The horses were housed in individual stalls they and fed six times a day (half concentrated feeds, half hay), Schork said. The researchers subjected the horses to food-related behavior tests, and they asked veterinarians and the horses’ riders to evaluate each horse’s personality via a questionnaire, which included 18 personality traits such as “confident,” “curious,” “playful,” “hardworking,” “insecure,” and “irritable.” They also performed a novel object test, in which horses were exposed to an object (usually a surprising or scary one) they’d never seen before and recorded the horses’ responses.
The researchers found that horses described as intelligent, curious, and playful were the most likely to express abnormal behaviors (such as stereotypies), Schork said. By contrast, the horses described mainly as passive, stubborn, and confident tended to cope better with the demands of police horse life, she said.
“If there are resources available, I would recommend trying to do a personality assessment with the horses before they go into training,” said Schork. “This would give a first insight into how the individuals respond to the environment and would allow the police force to select those individuals whose behavior is best-suited to the task they will perform.

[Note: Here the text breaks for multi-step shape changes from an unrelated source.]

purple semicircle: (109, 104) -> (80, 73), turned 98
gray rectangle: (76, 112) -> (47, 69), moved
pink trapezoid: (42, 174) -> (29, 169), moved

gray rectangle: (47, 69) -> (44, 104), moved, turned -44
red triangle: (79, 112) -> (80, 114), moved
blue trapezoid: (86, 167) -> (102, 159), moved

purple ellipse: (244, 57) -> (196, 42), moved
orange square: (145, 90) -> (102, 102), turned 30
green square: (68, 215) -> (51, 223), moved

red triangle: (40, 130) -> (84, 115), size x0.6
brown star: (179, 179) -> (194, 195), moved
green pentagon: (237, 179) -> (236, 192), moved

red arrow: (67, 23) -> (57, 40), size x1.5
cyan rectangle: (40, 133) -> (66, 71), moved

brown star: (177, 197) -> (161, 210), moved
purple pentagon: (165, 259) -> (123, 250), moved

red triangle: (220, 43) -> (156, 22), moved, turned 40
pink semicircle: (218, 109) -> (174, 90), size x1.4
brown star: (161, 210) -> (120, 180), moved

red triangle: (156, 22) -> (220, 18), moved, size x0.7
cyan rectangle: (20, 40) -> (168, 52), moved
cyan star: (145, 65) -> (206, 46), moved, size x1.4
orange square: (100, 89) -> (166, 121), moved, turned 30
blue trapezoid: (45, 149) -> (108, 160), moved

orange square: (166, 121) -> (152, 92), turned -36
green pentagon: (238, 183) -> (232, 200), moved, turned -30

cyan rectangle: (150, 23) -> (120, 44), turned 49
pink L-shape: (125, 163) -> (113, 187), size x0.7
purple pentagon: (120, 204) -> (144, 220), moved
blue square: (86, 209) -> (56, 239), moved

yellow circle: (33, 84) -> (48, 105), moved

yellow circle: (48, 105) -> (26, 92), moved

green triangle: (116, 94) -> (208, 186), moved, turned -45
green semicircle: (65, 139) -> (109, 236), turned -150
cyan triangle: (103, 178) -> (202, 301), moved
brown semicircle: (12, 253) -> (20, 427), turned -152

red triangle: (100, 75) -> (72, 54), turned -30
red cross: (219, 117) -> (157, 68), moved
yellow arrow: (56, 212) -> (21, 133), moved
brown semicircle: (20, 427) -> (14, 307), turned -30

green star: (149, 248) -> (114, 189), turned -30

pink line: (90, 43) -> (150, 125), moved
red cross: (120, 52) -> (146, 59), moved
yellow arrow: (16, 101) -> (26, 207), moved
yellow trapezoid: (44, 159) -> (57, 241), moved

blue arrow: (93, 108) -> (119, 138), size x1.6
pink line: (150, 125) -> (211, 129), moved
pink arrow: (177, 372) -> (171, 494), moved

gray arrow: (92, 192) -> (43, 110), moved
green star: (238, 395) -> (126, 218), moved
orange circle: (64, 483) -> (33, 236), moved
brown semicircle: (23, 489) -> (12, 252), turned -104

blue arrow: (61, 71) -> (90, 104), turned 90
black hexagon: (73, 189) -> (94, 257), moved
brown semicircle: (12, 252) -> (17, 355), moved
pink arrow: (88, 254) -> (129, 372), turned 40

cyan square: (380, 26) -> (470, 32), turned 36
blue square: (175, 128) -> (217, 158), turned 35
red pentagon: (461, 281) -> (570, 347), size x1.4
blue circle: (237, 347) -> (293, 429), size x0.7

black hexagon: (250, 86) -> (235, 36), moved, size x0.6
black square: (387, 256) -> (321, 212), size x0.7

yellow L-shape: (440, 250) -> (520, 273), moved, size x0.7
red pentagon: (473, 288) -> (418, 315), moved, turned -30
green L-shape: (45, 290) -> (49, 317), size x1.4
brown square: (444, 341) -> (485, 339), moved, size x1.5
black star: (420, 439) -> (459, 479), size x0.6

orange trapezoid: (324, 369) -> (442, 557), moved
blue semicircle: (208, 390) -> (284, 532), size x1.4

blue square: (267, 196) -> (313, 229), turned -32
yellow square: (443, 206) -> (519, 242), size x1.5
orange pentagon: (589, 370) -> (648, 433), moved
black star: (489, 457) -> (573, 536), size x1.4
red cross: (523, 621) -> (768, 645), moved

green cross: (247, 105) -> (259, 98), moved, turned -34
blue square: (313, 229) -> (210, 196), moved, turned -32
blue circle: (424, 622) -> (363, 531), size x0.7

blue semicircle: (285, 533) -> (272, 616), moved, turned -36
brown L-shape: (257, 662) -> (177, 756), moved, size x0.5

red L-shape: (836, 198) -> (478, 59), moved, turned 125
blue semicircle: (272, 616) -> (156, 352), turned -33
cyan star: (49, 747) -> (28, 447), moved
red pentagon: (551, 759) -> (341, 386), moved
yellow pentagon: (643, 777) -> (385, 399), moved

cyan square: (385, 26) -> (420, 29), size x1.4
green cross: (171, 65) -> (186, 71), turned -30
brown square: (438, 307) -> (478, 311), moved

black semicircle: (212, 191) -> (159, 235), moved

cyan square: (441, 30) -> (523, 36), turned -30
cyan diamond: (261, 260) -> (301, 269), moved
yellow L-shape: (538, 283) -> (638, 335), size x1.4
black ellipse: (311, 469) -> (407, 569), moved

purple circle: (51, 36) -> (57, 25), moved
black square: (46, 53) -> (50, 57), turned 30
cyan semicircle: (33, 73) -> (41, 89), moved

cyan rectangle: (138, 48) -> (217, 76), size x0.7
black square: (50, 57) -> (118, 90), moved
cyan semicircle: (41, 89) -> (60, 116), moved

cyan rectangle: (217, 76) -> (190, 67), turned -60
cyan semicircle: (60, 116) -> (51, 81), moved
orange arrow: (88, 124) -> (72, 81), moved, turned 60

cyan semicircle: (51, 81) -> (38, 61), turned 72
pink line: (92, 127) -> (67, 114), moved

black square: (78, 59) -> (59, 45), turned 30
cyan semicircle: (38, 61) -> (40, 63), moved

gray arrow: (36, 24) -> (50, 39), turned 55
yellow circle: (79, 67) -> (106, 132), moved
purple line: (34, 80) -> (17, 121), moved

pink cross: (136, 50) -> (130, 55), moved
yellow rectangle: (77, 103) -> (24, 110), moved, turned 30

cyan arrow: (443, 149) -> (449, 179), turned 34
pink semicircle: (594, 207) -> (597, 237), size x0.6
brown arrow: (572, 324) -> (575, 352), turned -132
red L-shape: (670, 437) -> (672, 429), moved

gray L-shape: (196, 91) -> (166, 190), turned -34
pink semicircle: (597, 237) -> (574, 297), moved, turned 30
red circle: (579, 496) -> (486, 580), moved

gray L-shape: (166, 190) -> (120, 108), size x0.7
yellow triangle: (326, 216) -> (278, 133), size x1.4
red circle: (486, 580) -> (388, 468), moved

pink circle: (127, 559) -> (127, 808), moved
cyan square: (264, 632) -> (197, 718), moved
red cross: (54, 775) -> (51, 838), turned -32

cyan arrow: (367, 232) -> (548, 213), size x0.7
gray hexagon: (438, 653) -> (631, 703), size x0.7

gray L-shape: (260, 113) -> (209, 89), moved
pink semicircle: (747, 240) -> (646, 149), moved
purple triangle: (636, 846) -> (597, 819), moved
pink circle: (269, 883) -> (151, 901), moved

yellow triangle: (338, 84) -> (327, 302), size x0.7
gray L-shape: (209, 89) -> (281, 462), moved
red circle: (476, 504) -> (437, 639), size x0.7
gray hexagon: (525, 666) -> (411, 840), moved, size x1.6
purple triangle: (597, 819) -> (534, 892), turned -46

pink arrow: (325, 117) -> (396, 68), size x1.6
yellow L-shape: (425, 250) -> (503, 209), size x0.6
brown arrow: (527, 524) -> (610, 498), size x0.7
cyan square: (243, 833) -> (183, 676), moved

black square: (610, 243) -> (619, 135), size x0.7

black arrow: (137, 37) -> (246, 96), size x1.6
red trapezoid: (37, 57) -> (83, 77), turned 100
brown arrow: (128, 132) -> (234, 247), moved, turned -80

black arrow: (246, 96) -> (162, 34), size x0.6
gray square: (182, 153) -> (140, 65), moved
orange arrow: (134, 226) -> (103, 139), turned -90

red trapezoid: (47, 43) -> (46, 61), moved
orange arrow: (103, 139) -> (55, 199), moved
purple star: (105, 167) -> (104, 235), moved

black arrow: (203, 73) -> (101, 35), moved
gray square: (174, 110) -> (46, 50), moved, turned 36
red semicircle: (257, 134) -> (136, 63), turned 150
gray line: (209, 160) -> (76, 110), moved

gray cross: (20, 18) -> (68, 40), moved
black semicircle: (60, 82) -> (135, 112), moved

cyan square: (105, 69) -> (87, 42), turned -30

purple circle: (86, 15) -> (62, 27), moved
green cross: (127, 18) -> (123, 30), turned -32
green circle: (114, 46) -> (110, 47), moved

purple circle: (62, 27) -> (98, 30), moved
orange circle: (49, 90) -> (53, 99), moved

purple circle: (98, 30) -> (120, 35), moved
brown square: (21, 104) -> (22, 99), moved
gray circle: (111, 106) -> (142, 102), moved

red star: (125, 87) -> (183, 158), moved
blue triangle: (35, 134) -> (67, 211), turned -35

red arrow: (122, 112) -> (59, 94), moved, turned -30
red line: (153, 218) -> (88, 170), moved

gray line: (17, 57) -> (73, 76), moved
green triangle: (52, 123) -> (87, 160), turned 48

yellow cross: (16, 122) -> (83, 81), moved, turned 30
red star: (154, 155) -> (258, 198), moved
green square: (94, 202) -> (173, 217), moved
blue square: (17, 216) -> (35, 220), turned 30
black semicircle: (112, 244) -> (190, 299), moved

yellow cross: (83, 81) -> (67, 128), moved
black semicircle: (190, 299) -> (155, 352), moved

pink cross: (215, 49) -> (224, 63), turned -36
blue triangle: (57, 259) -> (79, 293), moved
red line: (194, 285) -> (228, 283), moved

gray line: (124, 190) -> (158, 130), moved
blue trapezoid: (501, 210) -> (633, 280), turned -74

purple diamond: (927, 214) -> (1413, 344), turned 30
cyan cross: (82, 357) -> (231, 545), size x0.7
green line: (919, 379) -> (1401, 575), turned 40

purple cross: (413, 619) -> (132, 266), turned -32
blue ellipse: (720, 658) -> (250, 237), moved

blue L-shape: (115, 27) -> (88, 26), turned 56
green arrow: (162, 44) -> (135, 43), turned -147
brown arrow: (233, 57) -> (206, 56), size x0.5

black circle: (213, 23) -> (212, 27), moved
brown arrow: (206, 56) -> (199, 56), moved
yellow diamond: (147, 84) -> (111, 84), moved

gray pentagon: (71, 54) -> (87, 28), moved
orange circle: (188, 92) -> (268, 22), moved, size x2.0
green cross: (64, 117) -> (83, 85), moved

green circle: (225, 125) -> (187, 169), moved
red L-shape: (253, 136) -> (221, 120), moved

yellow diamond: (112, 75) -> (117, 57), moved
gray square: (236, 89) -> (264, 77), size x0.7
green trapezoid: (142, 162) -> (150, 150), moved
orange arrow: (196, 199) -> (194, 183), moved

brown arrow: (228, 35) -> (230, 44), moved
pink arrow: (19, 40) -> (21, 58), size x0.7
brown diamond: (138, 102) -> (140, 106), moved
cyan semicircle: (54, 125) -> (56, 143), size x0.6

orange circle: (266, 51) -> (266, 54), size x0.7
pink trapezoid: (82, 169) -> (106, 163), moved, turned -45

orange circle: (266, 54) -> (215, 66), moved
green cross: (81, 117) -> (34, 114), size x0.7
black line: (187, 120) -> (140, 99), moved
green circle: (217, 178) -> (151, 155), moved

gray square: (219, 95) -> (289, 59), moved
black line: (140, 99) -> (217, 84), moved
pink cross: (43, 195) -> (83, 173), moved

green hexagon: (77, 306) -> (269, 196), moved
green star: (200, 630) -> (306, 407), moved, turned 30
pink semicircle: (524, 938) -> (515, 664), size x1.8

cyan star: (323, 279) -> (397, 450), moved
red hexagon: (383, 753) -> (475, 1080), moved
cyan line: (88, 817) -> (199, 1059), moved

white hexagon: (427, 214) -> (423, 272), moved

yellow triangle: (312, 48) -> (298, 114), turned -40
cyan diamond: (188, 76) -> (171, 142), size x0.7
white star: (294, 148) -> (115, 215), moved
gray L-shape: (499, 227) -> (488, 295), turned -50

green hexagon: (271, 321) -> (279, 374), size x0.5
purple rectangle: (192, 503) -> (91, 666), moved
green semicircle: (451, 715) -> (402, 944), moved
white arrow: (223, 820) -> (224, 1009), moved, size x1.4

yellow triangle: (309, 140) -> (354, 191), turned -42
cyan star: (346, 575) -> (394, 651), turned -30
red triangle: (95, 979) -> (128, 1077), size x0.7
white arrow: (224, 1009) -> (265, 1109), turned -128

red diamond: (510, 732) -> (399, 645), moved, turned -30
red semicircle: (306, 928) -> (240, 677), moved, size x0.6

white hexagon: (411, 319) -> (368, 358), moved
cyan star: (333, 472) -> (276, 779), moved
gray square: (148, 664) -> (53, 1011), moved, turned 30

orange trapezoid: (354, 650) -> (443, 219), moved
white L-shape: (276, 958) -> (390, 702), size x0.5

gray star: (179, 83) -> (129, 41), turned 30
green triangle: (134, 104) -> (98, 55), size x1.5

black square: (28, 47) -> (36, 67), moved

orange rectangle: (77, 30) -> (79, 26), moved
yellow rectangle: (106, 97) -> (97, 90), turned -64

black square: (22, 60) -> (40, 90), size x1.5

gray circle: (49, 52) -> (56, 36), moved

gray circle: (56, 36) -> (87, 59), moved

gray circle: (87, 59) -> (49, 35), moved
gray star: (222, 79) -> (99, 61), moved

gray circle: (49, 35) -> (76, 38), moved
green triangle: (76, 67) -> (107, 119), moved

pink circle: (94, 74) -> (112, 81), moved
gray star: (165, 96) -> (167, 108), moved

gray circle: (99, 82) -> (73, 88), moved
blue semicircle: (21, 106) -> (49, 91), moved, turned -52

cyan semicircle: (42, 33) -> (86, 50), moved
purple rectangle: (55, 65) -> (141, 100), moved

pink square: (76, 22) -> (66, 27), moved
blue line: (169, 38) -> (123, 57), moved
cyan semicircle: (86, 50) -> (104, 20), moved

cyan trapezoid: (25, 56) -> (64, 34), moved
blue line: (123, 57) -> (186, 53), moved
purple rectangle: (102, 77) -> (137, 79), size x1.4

“Regarding better welfare, in general, welfare is based on giving individuals as much choice and control as they can have over their environment,” she continued. “Giving the horses opportunities to express natural behaviors such as grazing and social interactions and respecting their limits while working, both physically and mentally, would improve their quality of life.”
Schork acknowledged that the study focused on one country’s police horse culture, so results could vary in other countries.
“Since there is no specific legislation for working animals in Brazil or guidelines for the use of horses by the police, the animals are kept in a way that is cost-effective, which does not always benefit the individuals,” she said. “It is important to remember that different countries have different practice styles and regulations concerning animal use, which can contribute to a better or poorer quality of life.”
Even so, regardless of the country, the challenge of police horses in the working environment and their need for “choice” in their management are universal, Schork added. Greater attention to police horse needs, as well as to the personalities best-suited for this kind of work, could lead to better police horse welfare across the globe, she said.
The study, “Personality, abnormal behaviour, and health: An evaluation of the welfare of police horses,” was published in PLOS One.